Cómo funciona de verdad
El interés se calcula siempre igual: un porcentaje sobre el dinero pendiente, aplicado durante un tiempo. Si te prestan 1.000 € a un 10 % anual —una cifra de ejemplo, para que salgan cuentas redondas— al cabo de un año habrás pagado 100 € de intereses. Si lo devuelves en seis meses, pagarás la mitad. Y si tardas dos años, el doble. Por eso el plazo importa tanto como el porcentaje.
En la práctica te van a enseñar dos siglas. El TIN es el interés puro. La TAE incluye además las comisiones y los gastos, y por eso siempre es un número mayor. Cuando compares dos préstamos, compara TAE con TAE: es la única cifra que mide lo mismo en los dos sitios.
Hay un caso que confunde a todo el mundo: la financiación «sin intereses» de las tiendas. A veces es cierta, porque la paga el comercio para vender más, y a veces el interés ya está sumado al precio. La forma de saberlo es simple: pregunta cuánto cuesta pagando hoy de una vez. Si el precio al contado es menor, el interés existe; solo que estaba escondido en la etiqueta.
Y no olvides el otro lado. Cuando el dinero es tuyo y lo dejas en un depósito o en una cuenta de ahorro, el interés lo cobras tú. Suele ser bastante más pequeño que el que pagas cuando pides, y esa diferencia no es una injusticia: es, literalmente, de lo que vive un banco.
Errores frecuentes
- Comparar cuotas en lugar de comparar totales. Una cuota más baja casi siempre significa más meses y más dinero.
- Creer que «sin intereses» es siempre gratis, sin mirar antes el precio al contado.
- Pensar que el interés solo aparece en los préstamos grandes.
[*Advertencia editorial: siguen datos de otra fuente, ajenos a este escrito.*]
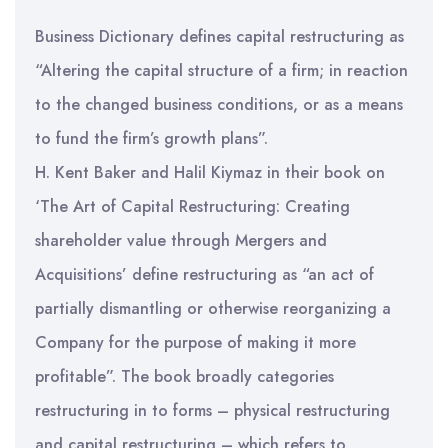
Business Dictionary defines capital restructuring as
“Altering the capital structure of a firm; in reaction
to the changed business conditions, or as a means
to fund the firm’s growth plans”.
H. Kent Baker and Halil Kiymaz in their book on
‘The Art of Capital Restructuring: Creating
shareholder value through Mergers and
Acquisitions’ define restructuring as “an act of
partially dismantling or otherwise reorganizing a
Company for the purpose of making it more
profitable”. The book broadly categories
restructuring in to forms – physical restructuring
and capital restructuring – which refers to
En los aplazamientos pequeños del móvil es donde suele salir más caro.
- Explicárselo a los niños con porcentajes antes de que entiendan qué es un porcentaje. Primero se ve con monedas y con euros de más; el símbolo viene después.
Palabras que oirás por ahí
- TIN
- Tipo de interés nominal: el interés puro que se aplica al dinero prestado, sin contar comisiones ni gastos.
- TAE
- Tasa anual equivalente: incluye el interés y todos los gastos del préstamo. Es la única cifra válida para comparar dos ofertas.
- Interés simple
- El que se calcula siempre sobre la cantidad inicial, sin acumularse. Es el habitual en los préstamos cortos.
- Comisión de apertura
- Lo que cobran una sola vez por conceder el préstamo. Se paga al principio y hace subir la TAE.
Preguntas frecuentes
¿Cómo le explico a un niño qué es el interés sin usar porcentajes?
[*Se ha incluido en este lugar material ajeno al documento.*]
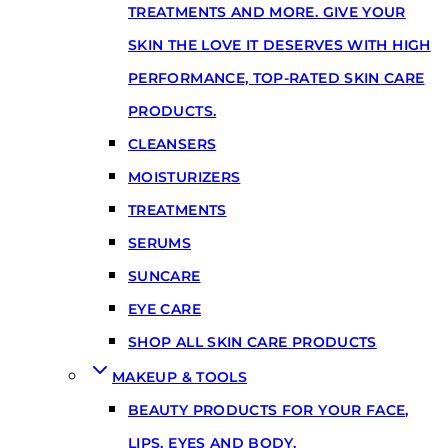
TREATMENTS AND MORE. GIVE YOUR
SKIN THE LOVE IT DESERVES WITH HIGH
PERFORMANCE, TOP-RATED SKIN CARE
PRODUCTS.
CLEANSERS
MOISTURIZERS
TREATMENTS
SERUMS
SUNCARE
EYE CARE
SHOP ALL SKIN CARE PRODUCTS
MAKEUP & TOOLS
BEAUTY PRODUCTS FOR YOUR FACE,
LIPS, EYES AND BODY.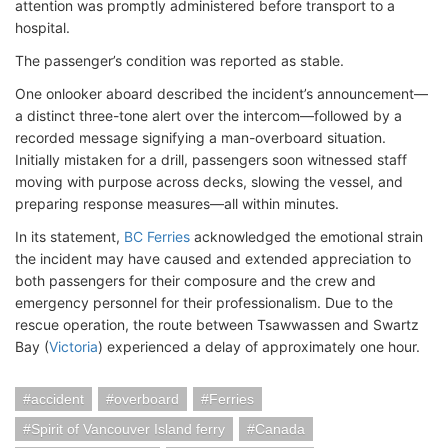
attention was promptly administered before transport to a
hospital.
The passenger’s condition was reported as stable.
One onlooker aboard described the incident’s announcement—
a distinct three-tone alert over the intercom—followed by a
recorded message signifying a man-overboard situation.
Initially mistaken for a drill, passengers soon witnessed staff
moving with purpose across decks, slowing the vessel, and
preparing response measures—all within minutes.
In its statement,
BC Ferries
acknowledged the emotional strain
the incident may have caused and extended appreciation to
both passengers for their composure and the crew and
emergency personnel for their professionalism. Due to the
rescue operation, the route between Tsawwassen and Swartz
Bay (
Victoria
) experienced a delay of approximately one hour.
accident
overboard
Ferries
Spirit of Vancouver Island ferry
Canada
Con euros de más. «Te dejo cinco y me devuelves seis»: ese euro extra es el interés. Cuando tenga eso claro y ya maneje porcentajes en el colegio, se le pone el nombre técnico y no le suena raro.
¿Es malo pagar intereses?
No, es el precio normal de usar dinero que no tienes. Se convierte en un problema cuando no sabes cuántos estás pagando, cuando el plazo es más largo que la vida de lo que compras o cuando la cuota solo cabe en un mes bueno.
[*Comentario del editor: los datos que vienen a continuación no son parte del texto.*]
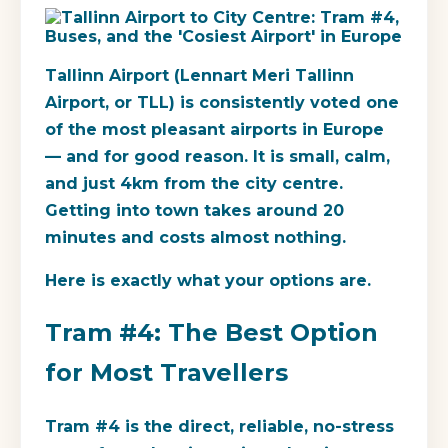
Tallinn Airport (Lennart Meri Tallinn
Airport, or TLL) is consistently voted one
of the most pleasant airports in Europe
— and for good reason. It is small, calm,
and just 4km from the city centre.
Getting into town takes around 20
minutes and costs almost nothing.
Here is exactly what your options are.
Tram #4: The Best Option
for Most Travellers
Tram #4 is the direct, reliable, no-stress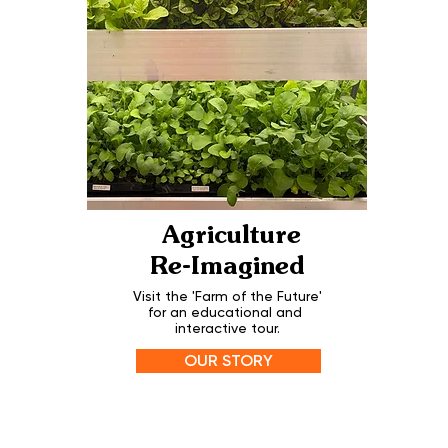
Agriculture
Re-Imagined
Visit the 'Farm of the Future'
for an educational and
interactive tour.
OUR STORY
¿Por qué me pagan tan poco por mis ahorros y me cobran tanto por un préstamo?
Porque esa diferencia es el negocio del banco: capta dinero barato, lo presta más caro y asume el riesgo de que alguien no devuelva. Saberlo no lo cambia, pero ayuda a no esperar de una cuenta corriente algo que no va a dar.
¿Puedo enseñar esto con su paga?
Sí, y funciona muy bien al revés de lo habitual: pídele tú prestado a él. Que sea él quien cobra el interés la primera vez hace que la idea entre sin sensación de sermón.